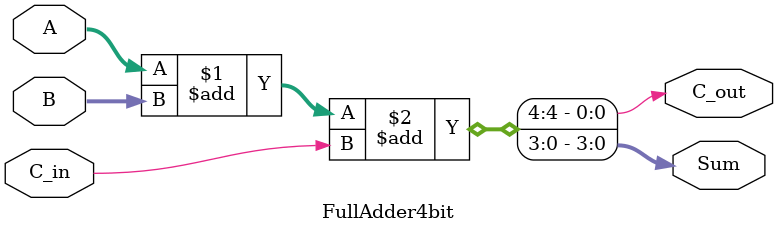
<source format=v>
`timescale 1ns / 1ps
module FullAdder4bit (
    input [3:0] A, B,
    input C_in,
    output [3:0] Sum,
    output C_out
);
    assign {C_out, Sum} = A + B + C_in;
endmodule
</source>
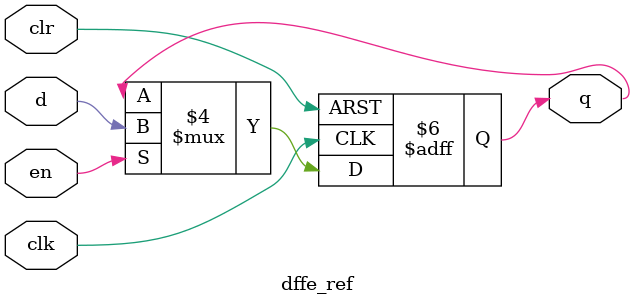
<source format=v>
module dffe_ref (q, d, clk, en, clr);
   
   //Inputs
   input d, clk, en, clr;
   
   //Internal wire
   wire clr;

   //Output
   output q;
   
   //Register
   reg q;

   //Intialize q to 0
   initial
   begin
       q = 1'b0;
   end

   //Set value of q on positive edge of the clock or clear
   always @(posedge clk or posedge clr) begin
       //If clear is high, set q to 0
       if (clr) begin
           q = 1'b0;
       //If enable is high, set q to the value of d
       end else if (en) begin
           q = d;
       end
   end
endmodule
</source>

Work instruction -> Keep only those lines of the records that hold "high", and return them.

Your response ->
       //If clear is high, set q to 0
       //If enable is high, set q to the value of d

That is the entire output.